Tenders for the erection of the hall were called by the Committee in June 1935. Although a tender was recommended for acceptance, tenders were reinvited in July 1935. The hall was built by local builder Mr Jack Schloss, at a cost of and opened in February 1936 by Godfrey Morgan, Member of the Queensland Legislative Assembly. A gala ball was held to mark the occasion.

Alterations to the hall in 1963 included the addition of the second aisle on the southeastern side of the hall. A new dance floor was laid c. 1985. The hall is presently used as a venue for dances, meetings and other functions.

== Description ==
A single-storeyed timber building set on low timber stumps with a pitched galvanised corrugated iron roof the Cactoblastis Hall is situated on the southwestern side of the Warrego Highway 12 km southeast of Chinchilla. Set back about 35 m from the highway the building, approximately square in plan, consists of a central dance room with adjoining aisles on the southeastern and northwestern sides. The dance room has a simple gable roof which changes pitch to form shallower skillion roofs over the aisles.

The building is clad in weatherboards and has timber doors and a variety of windows, the originals being double hung sashes. Most of the more recent openings are fitted with glass or metal louvres. On the rear elevation is a junction in the weatherboards indicating the later addition of the southeastern aisle. Windows and possibly some of the weatherboards from the earlier southeastern wall have been reused in the addition.

The main entry doors, located in the centre of the front facade, are protected by a timber-framed gable-roofed porch with a weatherboard balustrade. A ramp has been added to the southeastern side of the porch. Above the doors, below the ridge of the roof, is hung a large sign bearing the name of the town, the hall and the date of construction which replaced the original sign. A sign to the east of these doors acknowledges the hall as a venue for meetings of the Queensland Country Women's Association. Double hung sash windows flank these timber panelled double doors.

On the northwestern side of the front facade double timber doors under a slender steel framed flat roofed porch have replaced a double hung sash window. Timber doors are also located on the side and rear facades.

The central space has an unlined roof, a timber dance floor, recently renewed, and a stage which is located at the southwestern end. A steel truss has replaced the original partition walls and swing doors between the dance room and the northwestern aisle. A large opening between the supper room in the southeastern aisle and the dance room is infilled with lattice. The ticket office is located in the northern corner, a kitchen in the eastern corner and toilets in the western corner of the building.

== Heritage listing ==
Cactoblastis Memorial Hall was listed on the Queensland Heritage Register on 21 September 1993 having satisfied the following criteria.

The place is important in demonstrating the evolution or pattern of Queensland's history.

As a hall erected to commemorate a significant scientific and economic event (the successful control of prickly pear by the cactoblastis moth), the Cactoblastis Memorial Hall at Boonarga is important in demonstrating the pattern of Queensland's history.

The place demonstrates rare, uncommon or endangered aspects of Queensland's cultural heritage.

It demonstrates a rare aspect of Queensland's cultural heritage as the only known building dedicated to an insect.

The place is important in demonstrating the principal characteristics of a particular class of cultural places.

It demonstrates the principal characteristics of a timber hall built to service a small rural community.

The place has a strong or special association with a particular community or cultural group for social, cultural or spiritual reasons.

As a hall in continuous use since 1936, the place has a strong and special association with the Boonarga community.

**AVAILABLE DATA**.
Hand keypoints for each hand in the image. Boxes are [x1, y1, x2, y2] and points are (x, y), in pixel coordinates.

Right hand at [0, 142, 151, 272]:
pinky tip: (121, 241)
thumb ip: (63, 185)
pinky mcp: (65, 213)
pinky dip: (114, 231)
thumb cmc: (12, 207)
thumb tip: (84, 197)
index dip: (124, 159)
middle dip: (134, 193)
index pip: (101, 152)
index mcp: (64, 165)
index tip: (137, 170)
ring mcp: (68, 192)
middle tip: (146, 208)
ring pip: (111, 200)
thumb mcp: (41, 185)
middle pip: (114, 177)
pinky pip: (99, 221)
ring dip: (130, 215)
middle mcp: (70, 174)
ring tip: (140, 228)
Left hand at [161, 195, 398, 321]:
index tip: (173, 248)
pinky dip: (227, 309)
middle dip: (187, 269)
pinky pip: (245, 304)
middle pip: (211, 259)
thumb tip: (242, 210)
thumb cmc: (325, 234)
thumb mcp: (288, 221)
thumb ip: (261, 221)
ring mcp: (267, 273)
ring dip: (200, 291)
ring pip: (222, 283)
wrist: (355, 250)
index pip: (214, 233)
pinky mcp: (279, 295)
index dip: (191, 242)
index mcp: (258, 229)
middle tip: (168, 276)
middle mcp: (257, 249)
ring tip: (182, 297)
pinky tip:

**WORK ITEM A**.
According to the passage about the Cactoblastis Hall, on what date was the hall listed on the Queensland Heritage Register?
**WORK ITEM B**.
Reproduce the passage about the Cactoblastis Hall word for word, beginning at the words "The place is important in demonstrating the evolution" and stopping after "or spiritual reasons.".

**RESPONSE A**.
21 September 1993

**RESPONSE B**.
The place is important in demonstrating the evolution or pattern of Queensland's history.

As a hall erected to commemorate a significant scientific and economic event (the successful control of prickly pear by the cactoblastis moth), the Cactoblastis Memorial Hall at Boonarga is important in demonstrating the pattern of Queensland's history.

The place demonstrates rare, uncommon or endangered aspects of Queensland's cultural heritage.

It demonstrates a rare aspect of Queensland's cultural heritage as the only known building dedicated to an insect.

The place is important in demonstrating the principal characteristics of a particular class of cultural places.

It demonstrates the principal characteristics of a timber hall built to service a small rural community.

The place has a strong or special association with a particular community or cultural group for social, cultural or spiritual reasons.